El caso es que estuve inquieto, no disfruté del todo la película y después
sentí remordimientos. Fin del segundo regreso.
Tras
aquello, me he resignado a no ir más al cine. No creo que vuelva hasta estar
vacunado. Por ello, estoy sopesando una suscripción a la plataforma de cine filmotequico de Filmin, que no deja de
bombardearme desde hace meses con publicidad de su ciclo de Wong War-Kai. Tanto
lo ha hecho que, por mi cuenta, he empezado con su filmografía y chico, que
delicia. Chungking express (1994) y Fallen Angels (1995) son en sí mismas
–además de la misma historia/película- lo que el cuerpo me pedía ahora. Sus
historias lo son de personas solitarias-y en soledad- en un Hong Kong oscuro,
lleno de neones y decadencia. La bondad, el amor (y el humor) que desprenden ha
sido todo un gozo visual. La alocada Faye Wong es Amelié antes de Amelié, y
es imposible no enamorarse un poco de ella mientras suena California dreaming.
No
estaba tan preparado, sin embargo, para el duro golpe anímico que supuso In the mood for love (2000). Es
tremenda, toda ella.
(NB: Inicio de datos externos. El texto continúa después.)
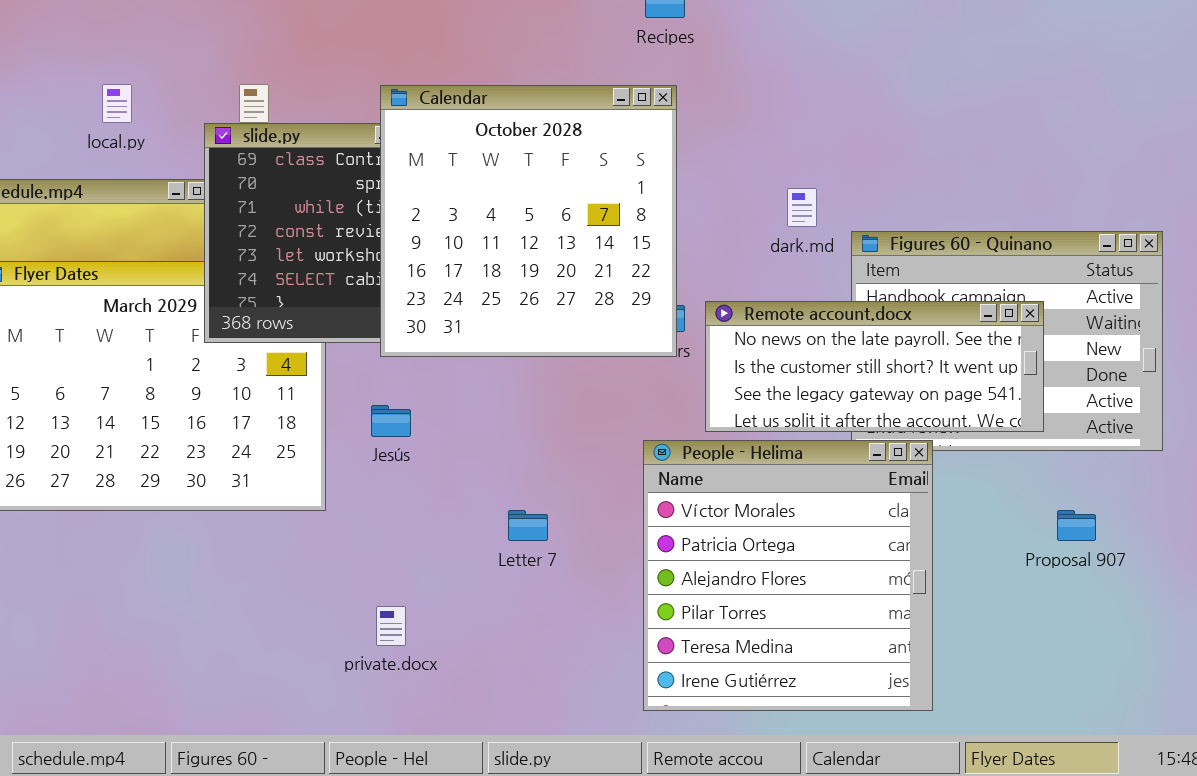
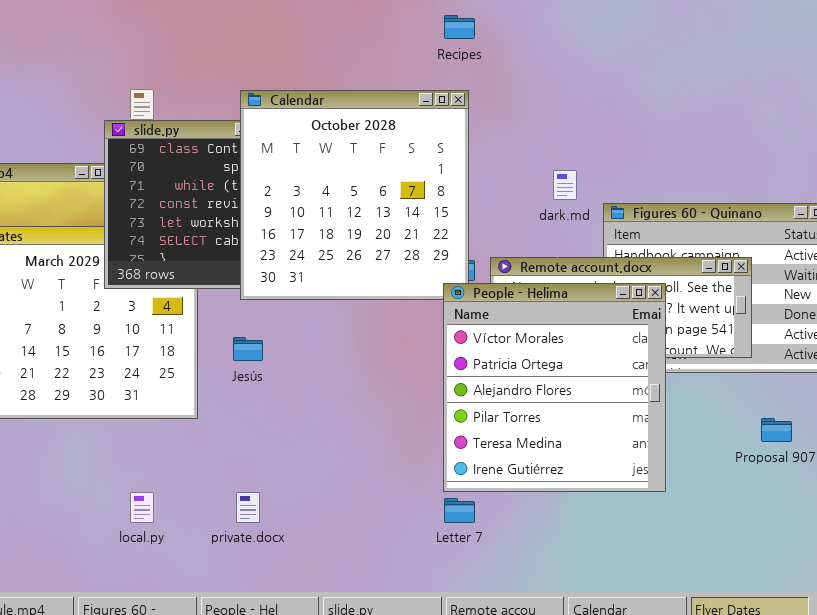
local.py: [102,84,132,123] -> [130,492,154,523], moved
People - Helima: [643,440,933,711] -> [443,283,666,492], moved
Letter 7: [508,510,548,541] -> [444,498,475,523], moved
Una obra maestra desde cualquier punto de vista en que se
la mire. La historia, en el Hong Kong de los inmigrantes de los años 60, es
estéticamente abrumadora, una explosión de sensaciones, una violación para los
sentidos. La música, esa melodía llamada Yumeji
que se repite una y otra vez, recoge perfectamente todo el drama que nos cuenta
la historia. Pone los pelos de punta esa cárcel emocional de los protagonistas,
perros y apaleados, víctimas ambos de una traición sin permitirse ser
traidores, a pesar de la intensidad de los sentimientos que los invaden. Una
película magnífica a la que seguro volveré a cuenta del masoquismo emocional
que me guía, que me arrolla en el arte como si la vida diaria no fuera ya
bastante.
Acabo
aquí y me gustaría hacerlo de forma positiva, a pesar del erial pandémico. El
cine, queridos lectores, es una modalidad artística a la que todos debemos
acudir de cuando en cuando para airearnos la conciencia. Como el resto de
modalidades, nos conmueve y nos inunda. Puede desbordarnos por completo. Nos
hace preguntarnos quienes somos a través de las vidas de aquellos a los que
observamos. Como la literatura o la pintura, requiere un cierto grado de voyeurismo, y, cómo no, de intimidad.
También de fragilidad emocional, puesto que las interpretamos a través del yo,
y eso, entiéndanme, supone que no significan nada por sí mismas, sino por lo
que vemos a través de ellas. ¿No es difícil, amigos, mantenerse humano?